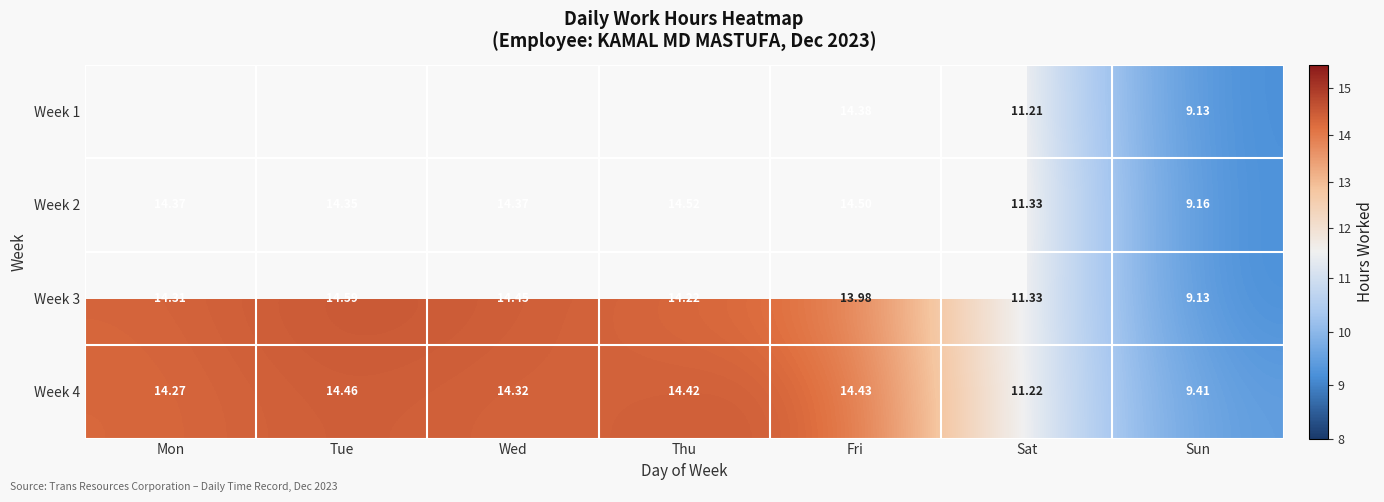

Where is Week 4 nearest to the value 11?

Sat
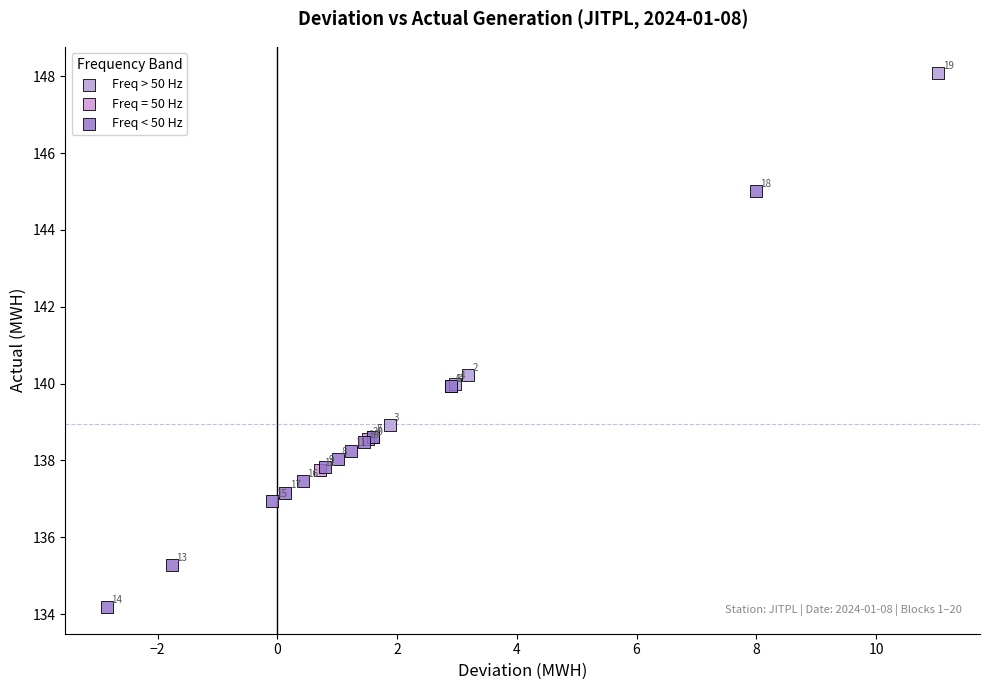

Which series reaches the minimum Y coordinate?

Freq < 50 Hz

-----

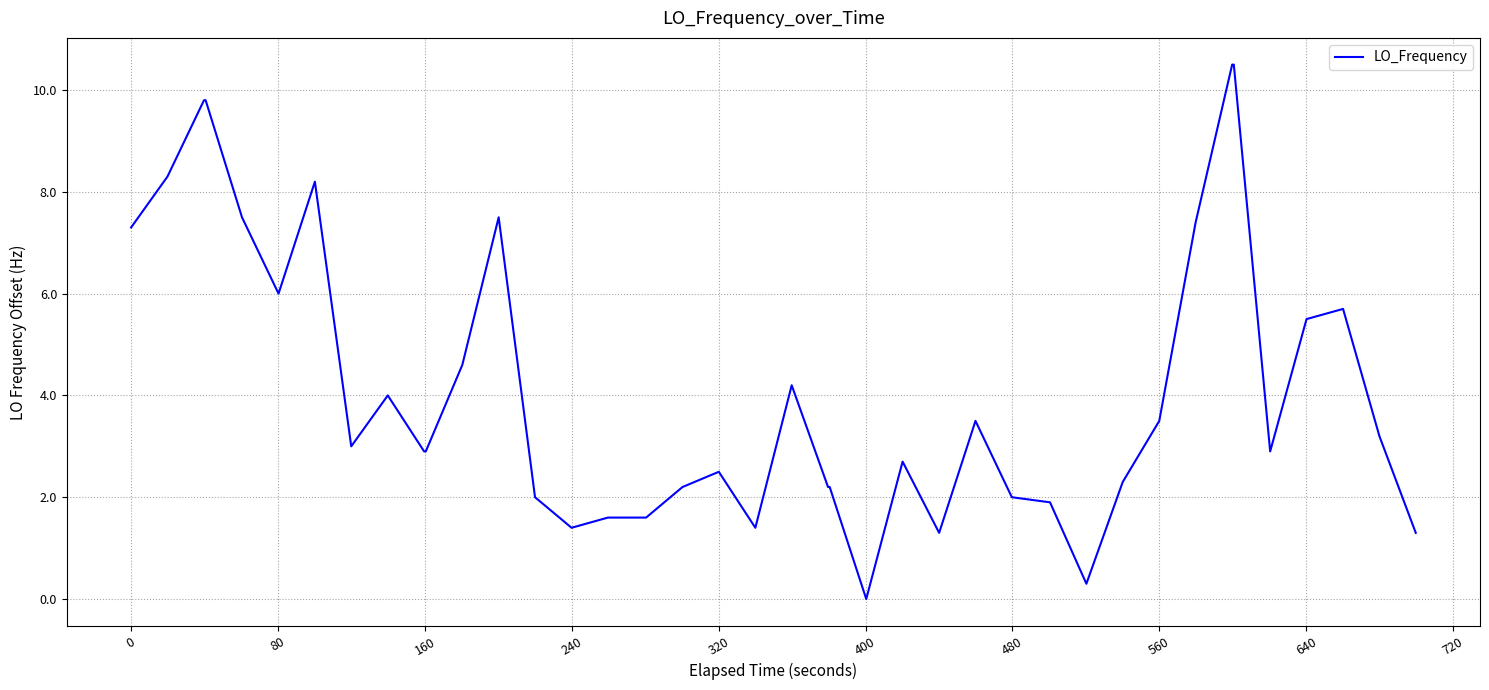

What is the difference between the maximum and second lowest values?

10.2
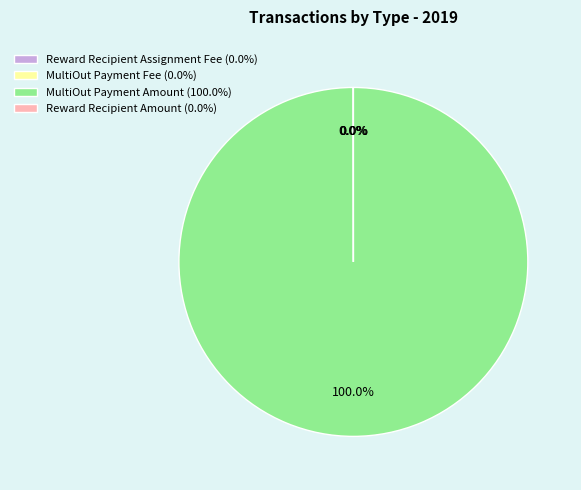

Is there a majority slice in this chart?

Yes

-----

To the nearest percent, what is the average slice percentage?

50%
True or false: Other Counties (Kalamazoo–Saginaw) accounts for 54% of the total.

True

-----

PROBLEM DETAILS> List every line in the records that contains the word "slice".

EXPECTED OUTPUT>
Is there a majority slice in this chart?
To the nearest percent, what is the average slice percentage?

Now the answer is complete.